:: What you need to do ::
Quote the text read from each of the rows below word for word, with the same line breaks. Leave the pictures out of your answer.

----

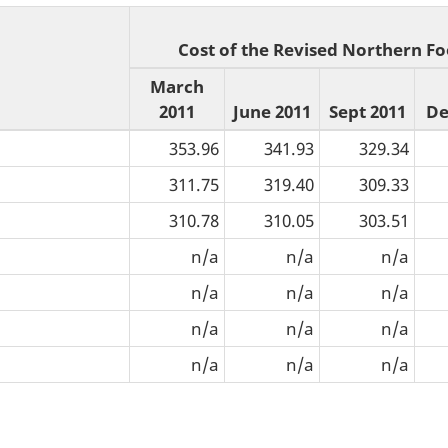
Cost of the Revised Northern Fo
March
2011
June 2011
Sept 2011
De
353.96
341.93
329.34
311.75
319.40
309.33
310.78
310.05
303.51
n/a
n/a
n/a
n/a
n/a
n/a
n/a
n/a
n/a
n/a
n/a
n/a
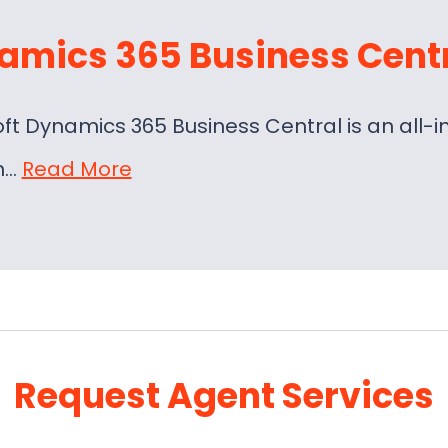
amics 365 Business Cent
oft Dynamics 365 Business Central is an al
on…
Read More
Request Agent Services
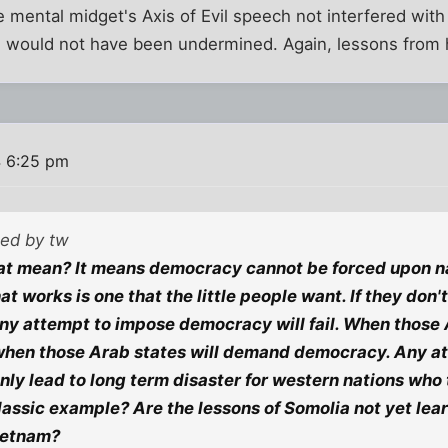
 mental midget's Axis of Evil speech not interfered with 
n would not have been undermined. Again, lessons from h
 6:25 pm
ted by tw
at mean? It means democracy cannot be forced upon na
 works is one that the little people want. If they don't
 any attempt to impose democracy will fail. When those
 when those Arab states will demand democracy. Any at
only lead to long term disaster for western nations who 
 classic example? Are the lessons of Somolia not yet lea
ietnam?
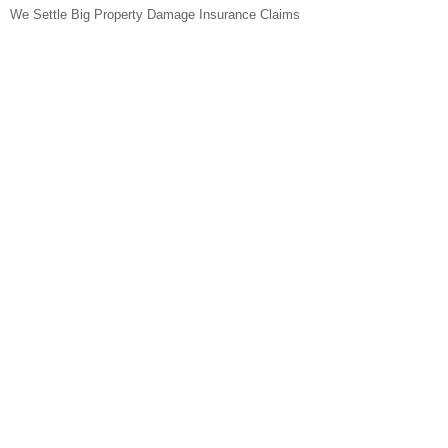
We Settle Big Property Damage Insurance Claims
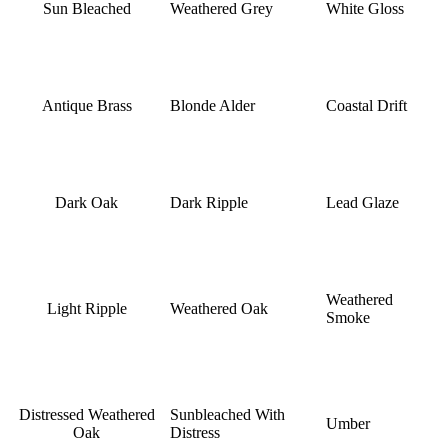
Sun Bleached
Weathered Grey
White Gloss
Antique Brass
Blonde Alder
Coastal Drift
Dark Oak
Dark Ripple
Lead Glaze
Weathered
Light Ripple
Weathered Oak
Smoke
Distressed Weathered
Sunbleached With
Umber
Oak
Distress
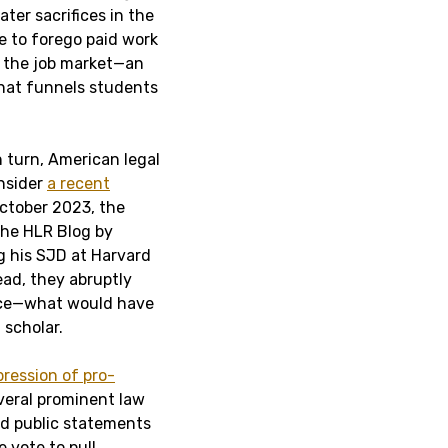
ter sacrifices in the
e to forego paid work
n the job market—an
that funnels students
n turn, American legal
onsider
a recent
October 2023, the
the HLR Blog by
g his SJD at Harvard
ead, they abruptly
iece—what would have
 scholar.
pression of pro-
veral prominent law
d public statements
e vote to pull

----

:: Answer box ::
Cost of the Revised Northern Fo
March
2011
June 2011
Sept 2011
De
353.96
341.93
329.34
311.75
319.40
309.33
310.78
310.05
303.51
n/a
n/a
n/a
n/a
n/a
n/a
n/a
n/a
n/a
n/a
n/a
n/a
amics 365 Business Cent
oft Dynamics 365 Business Central is an al
on…
Read More
Request Agent Services
 mental midget's Axis of Evil speech not interfered with 
n would not have been undermined. Again, lessons from h
 6:25 pm
ted by tw
at mean? It means democracy cannot be forced upon na
 works is one that the little people want. If they don't
 any attempt to impose democracy will fail. When those
 when those Arab states will demand democracy. Any at
only lead to long term disaster for western nations who 
 classic example? Are the lessons of Somolia not yet lea
ietnam?
We Settle Big Property Damage Insurance Claims
Sun Bleached
Weathered Grey
White Gloss
Antique Brass
Blonde Alder
Coastal Drift
Dark Oak
Dark Ripple
Lead Glaze
Weathered
Light Ripple
Weathered Oak
Smoke
Distressed Weathered
Sunbleached With
Umber
Oak
Distress
ter sacrifices in the
e to forego paid work
n the job market—an
that funnels students
n turn, American legal
onsider
a recent
October 2023, the
the HLR Blog by
g his SJD at Harvard
ead, they abruptly
iece—what would have
 scholar.
pression of pro-
veral prominent law
d public statements
e vote to pull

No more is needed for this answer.